*** Opening Data records ***
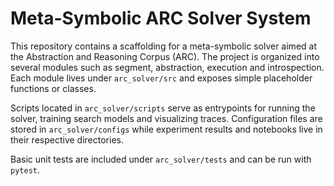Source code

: # Meta-Symbolic ARC Solver System

This repository contains a scaffolding for a meta-symbolic solver aimed at the Abstraction and Reasoning Corpus (ARC). The project is organized into several modules such as segment, abstraction, execution and introspection. Each module lives under `arc_solver/src` and exposes simple placeholder functions or classes.

Scripts located in `arc_solver/scripts` serve as entrypoints for running the solver, training search models and visualizing traces. Configuration files are stored in `arc_solver/configs` while experiment results and notebooks live in their respective directories.

Basic unit tests are included under `arc_solver/tests` and can be run with `pytest`.
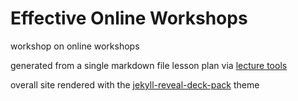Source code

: # Effective Online Workshops

workshop on online workshops

generated from a single markdown file lesson plan via [lecture tools](https://github.com/brownsarahm/lecture_tools)

overall site rendered with the [jekyll-reveal-deck-pack](https://github.com/brownsarahm/jekyll-reveal-deck-pack) theme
*** Closing Data records ***
§ What this task involves:
Copy out every line in the items above that contains the string "under".

§ Expected output:
This repository contains a scaffolding for a meta-symbolic solver aimed at the Abstraction and Reasoning Corpus (ARC). The project is organized into several modules such as segment, abstraction, execution and introspection. Each module lives under `arc_solver/src` and exposes simple placeholder functions or classes.
Basic unit tests are included under `arc_solver/tests` and can be run with `pytest`.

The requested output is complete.